How does the observer detect a repeated workflow?

The system prompt in Desktop/Sources/Chat/ChatPrompts.swift line 566 instructs the observer: when you detect a repeated workflow three or more times, draft a skill. The observer reads chat_messages from the local SQLite database, checks ~/.claude/skills for what already exists, and if a genuine repeat emerges, writes a new SKILL.md file and calls save_observer_card with type 'skill_created'. The user sees a card in the floating bar saying 'Created skill: {name}' and can dismiss it to undo.

Does the observer see sensitive information?

Yes, so Fazm keeps it entirely local. The observer's memory directory is on the user's disk, not a Fazm-hosted database. The observer's allowed tools do not include any network calls back to Fazm servers beyond the normal anonymized analytics. The fazm_tools MCP server runs as a stdio subprocess connecting to the Swift app via a Unix socket (FAZM_BRIDGE_PIPE), so the observer's reads and writes never leave the machine. The one thing it does call Anthropic for is the model inference itself, which is the same call path as any other Claude API turn.

Does any other AI desktop app run a second model session for memory?

Not that we have found on Mac. Most consumer AI apps use one LLM call per user message, period. Some frameworks expose background agents, but those are developer tools, not consumer products. The closest architectural cousin is Claude Code itself, which ships its own memory files under a single session. Fazm's twist is running the memory pass as a separate Sonnet 4.6 session so the main chat's context window stays clean and the observer can be given a different system prompt and a smaller tool surface.

What happens if Anthropic ships a newer model tomorrow?

The observer picks it up the same way the main chat does. The ACP bridge reports availableModels on every session/new, Fazm's ShortcutSettings.updateModels substring-matches the ID against haiku / sonnet / opus, and the observer's warmup config is swapped to whatever the family map currently resolves for Sonnet. There is no build, no app update, and no user action. If Anthropic renames the family entirely, the observer falls back to the raw model name from the API, sorted to the end of the picker, until a new build ships.

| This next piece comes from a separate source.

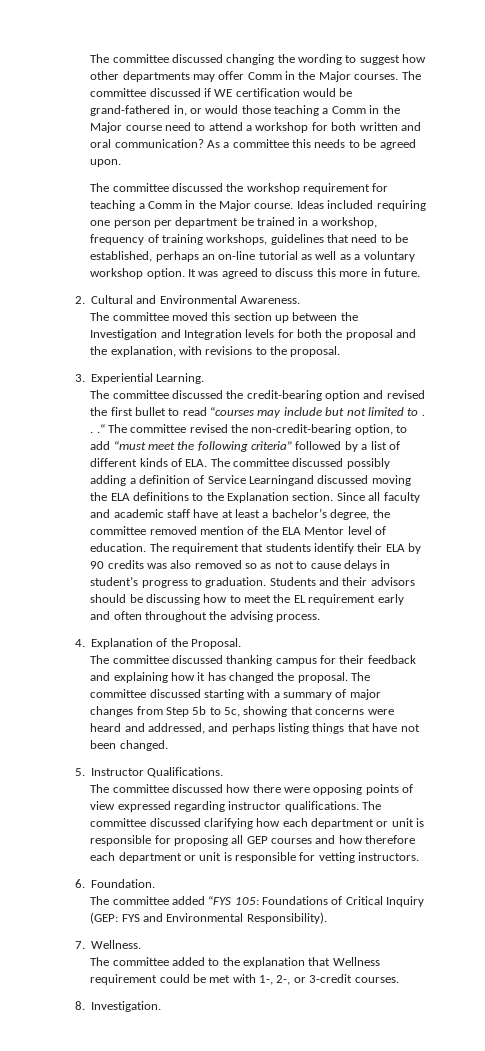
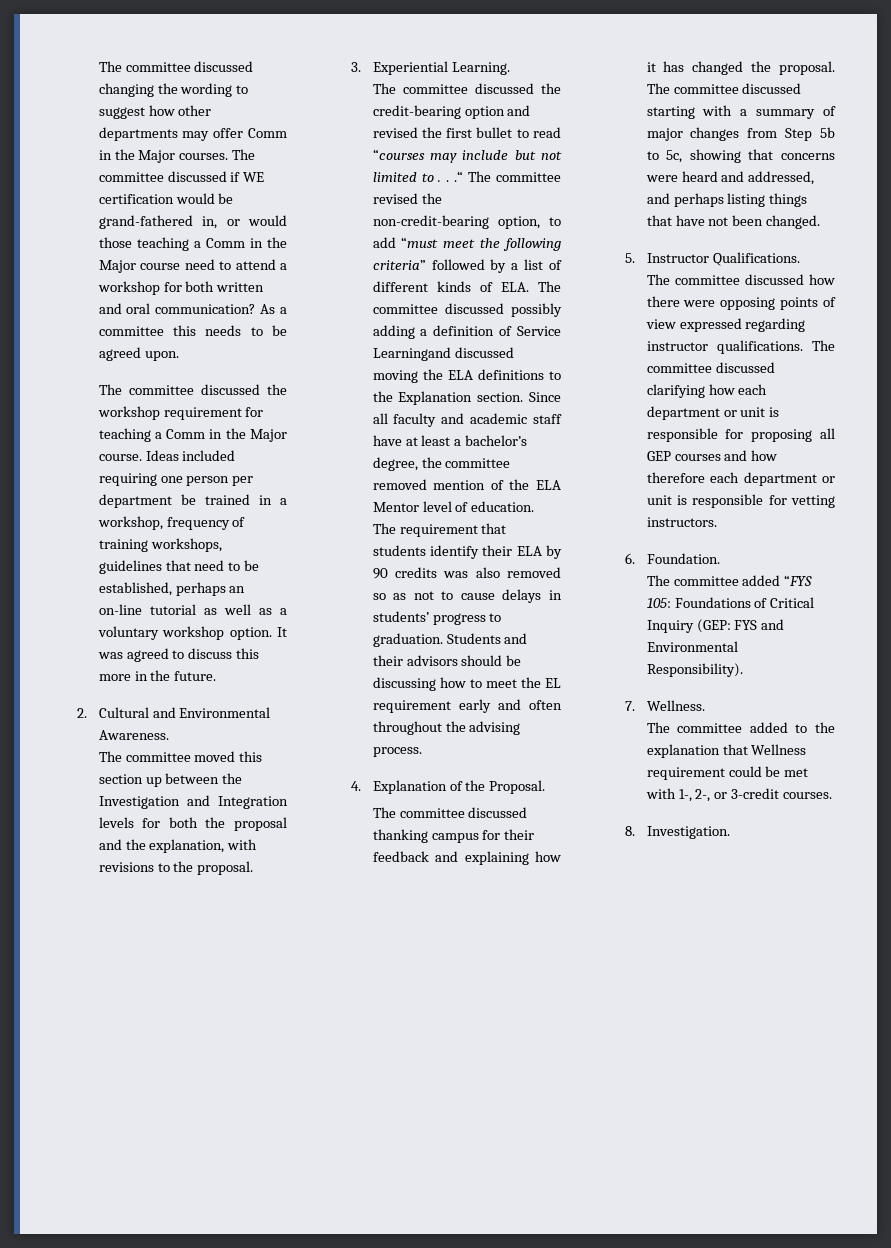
(381, 272) none -> [150,670,171,681] the
[90,576,139,586] student’s -> [372,611,429,622] students’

Can I turn the observer off?

Yes. The observer session is created during ACP warmup. Users who do not want a parallel memory pass can disable the feature in settings, which clears the observer session and stops bufferChatObserverTurn from being called after each main/floating turn (acp-bridge/src/index.ts lines 1748 to 1752). The main chat keeps working identically. The only thing you lose is the automatic MEMORY.md and the auto-drafted skills.